From: Georg-Johann Lay
Subject: Re: [avr-libc-dev] User-manual/optimization.html
Date: Fri, 19 Jun 2015 17:13:51 +0200
User-agent: Mozilla/5.0 (X11; Linux i686; rv:38.0) Gecko/20100101 Thunderbird/38.0.1

Am 06/18/2015 um 02:58 PM schrieb David Brown:
Hi,

In the user manual:

<http://www.nongnu.org/avr-libc/user-manual/optimization.html>

there is a discussion about the unexpected code generation from:

#define cli() __asm volatile( "cli" ::: "memory" )
#define sei() __asm volatile( "sei" ::: "memory" )
unsigned int ivar;
void test2( unsigned int val )
{
        val = 65535U / val;
        cli();
        ivar = val;
        sei();
}

This came up recently in a gcc-help mailing list question - the problem
is that the call to __udivmodhi4 may be generated after the cli
instruction, disabling interrupts for longer than necessary.  The web
page says there is no way to force the desired code generation (with
"val" being calculated before "cli").
If my recollection is right -fno-tree-ter was a fix as the code motion was 
performed by respective pass.
Some technical background:  The avr back-end pretends it implements integer 
division and remainder by providing respective insns, hence the middle-end 
assumes that the division can be performed with a few instructions.
Rationale is that avr-libgcc has many hand-written and -optimized assembler 
routines, and many of these routines have a smaller register footprint than 
required by the ABI.  avr-gcc uses this information to implement respective 
features (like div) as a transparent library call together with clobbering all 
destroyed registers and providing arguments to respective registers by hand.
This results in much smaller code, and many functions become leaf functions. 
Without that approach any function using a feature as basic as integer 
multiplication would generate "proper" library calls similar to ordinary functions.
If division was a library call it wouldn't be moved across the memory clobber, 
but the result would considerably increase in code size.

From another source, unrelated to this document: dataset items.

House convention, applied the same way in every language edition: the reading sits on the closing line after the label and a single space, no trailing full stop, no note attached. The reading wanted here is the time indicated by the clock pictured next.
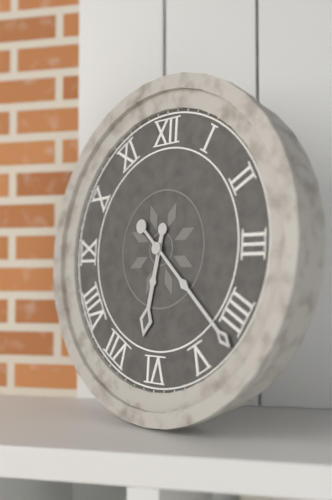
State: 6:22
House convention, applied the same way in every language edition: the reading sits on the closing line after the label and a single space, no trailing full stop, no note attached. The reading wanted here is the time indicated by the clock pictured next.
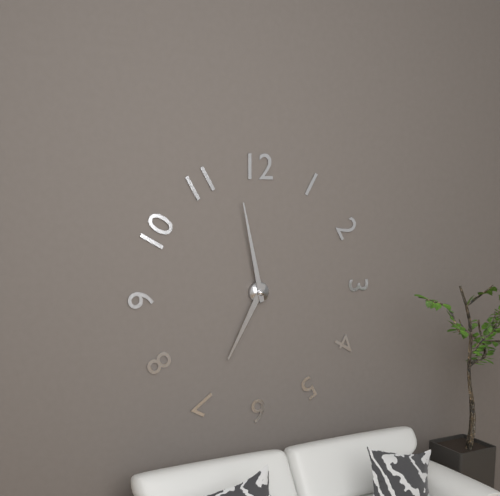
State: 6:58
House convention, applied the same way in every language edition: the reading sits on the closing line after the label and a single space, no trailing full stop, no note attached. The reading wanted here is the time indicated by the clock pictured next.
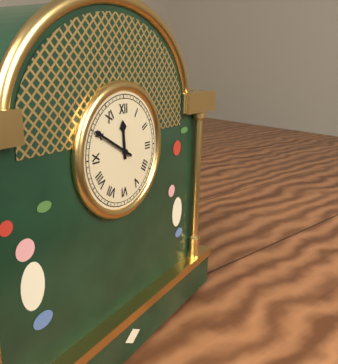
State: 11:50
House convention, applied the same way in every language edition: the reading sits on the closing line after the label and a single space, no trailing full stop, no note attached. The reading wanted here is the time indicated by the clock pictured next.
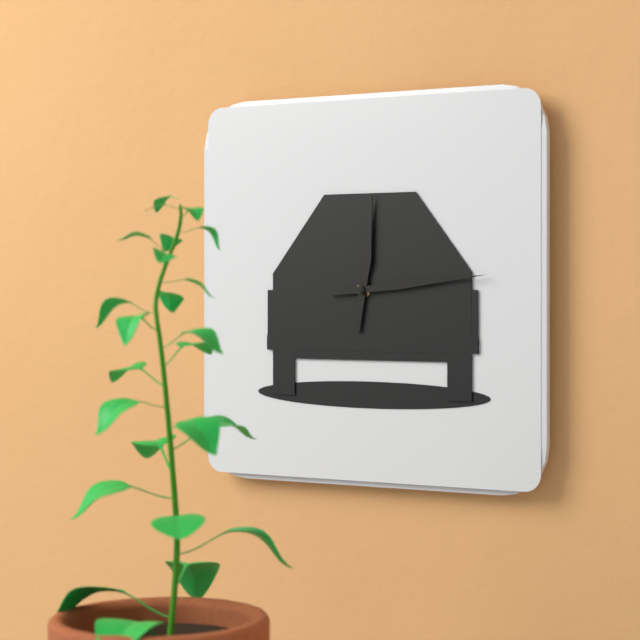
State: 12:14
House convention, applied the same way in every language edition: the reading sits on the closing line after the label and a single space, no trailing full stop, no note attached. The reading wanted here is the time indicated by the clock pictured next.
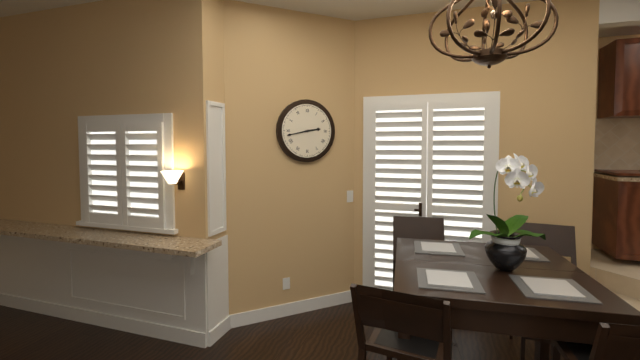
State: 2:43
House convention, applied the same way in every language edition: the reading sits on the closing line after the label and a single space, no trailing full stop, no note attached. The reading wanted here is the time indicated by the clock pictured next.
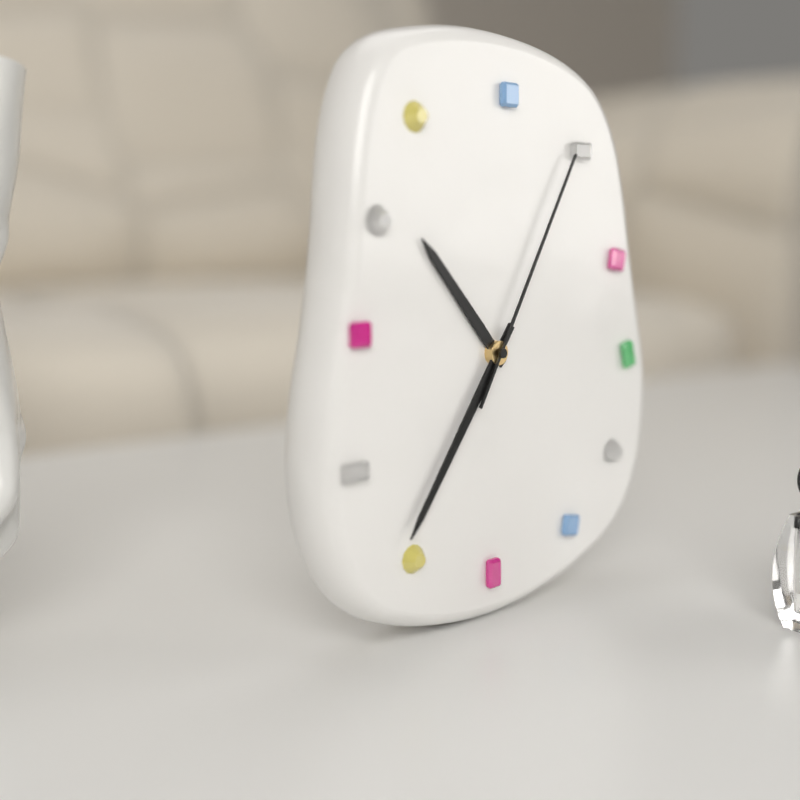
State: 10:36:05
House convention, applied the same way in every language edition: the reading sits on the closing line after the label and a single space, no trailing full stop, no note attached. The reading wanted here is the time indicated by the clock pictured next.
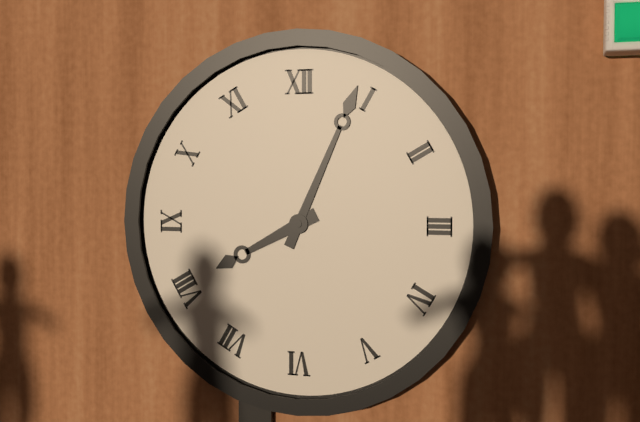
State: 8:04
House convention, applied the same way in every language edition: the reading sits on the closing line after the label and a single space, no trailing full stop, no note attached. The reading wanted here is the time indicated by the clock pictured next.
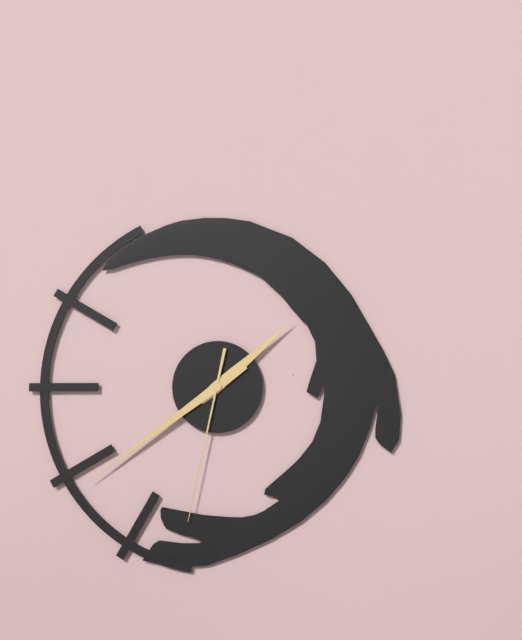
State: 1:39:32
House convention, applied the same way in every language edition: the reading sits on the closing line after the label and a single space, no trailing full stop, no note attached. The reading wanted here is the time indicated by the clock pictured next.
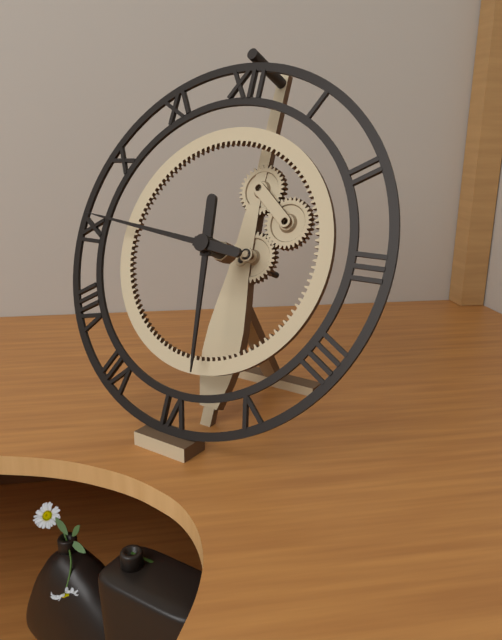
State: 5:46
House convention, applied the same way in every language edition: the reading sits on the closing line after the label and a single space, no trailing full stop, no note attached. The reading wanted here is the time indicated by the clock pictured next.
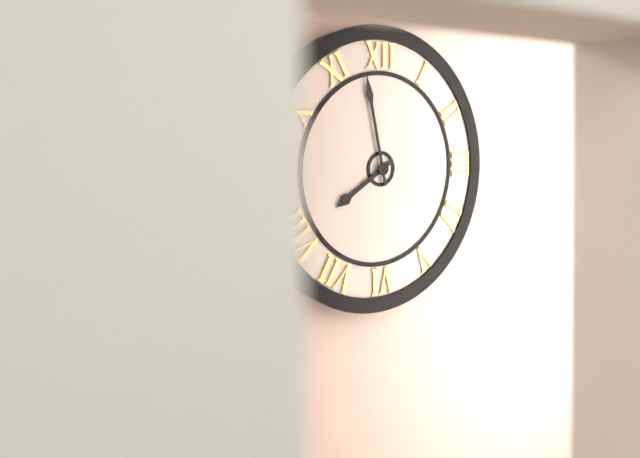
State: 7:58
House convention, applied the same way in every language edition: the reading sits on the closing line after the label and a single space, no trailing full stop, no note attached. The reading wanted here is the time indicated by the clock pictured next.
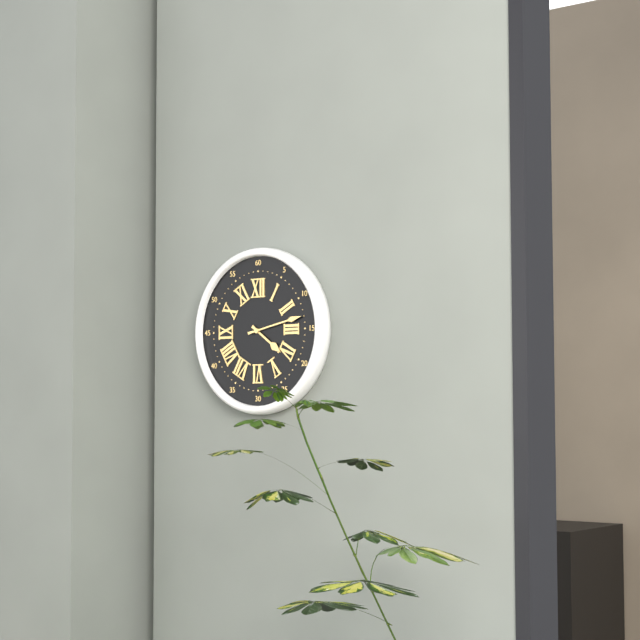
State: 4:13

However, there /is/ a way to get the right results - using a fake
assembly input to force the calculation:

#define cli() __asm volatile( "cli" ::: "memory" )
#define sei() __asm volatile( "sei" ::: "memory" )
unsigned int ivar;
void test2( unsigned int val )
{
     val = 65535U / val;
     asm volatile("" :: "" (val));
     cli();
     ivar = val;
     sei();
}

The memory clobber on cli() and sei() ensures that no memory operations
are moved before or after those statements.  But as already noted, the
memory clobber does not affect non-memory operations such as
calculations or register-only manipulation.
The problem is that one has to know respective dependencies which is usually 
not the case.  Just consider the case where the cli() is part of an inlined 
function and the division or multiplication is performed by the caller.  or the 
multiplication is part of an address computation like in  val = 
list->next->next->next->val.

My recommendation is to try -fno-tree-ter before cluttering up code with ugly patterns.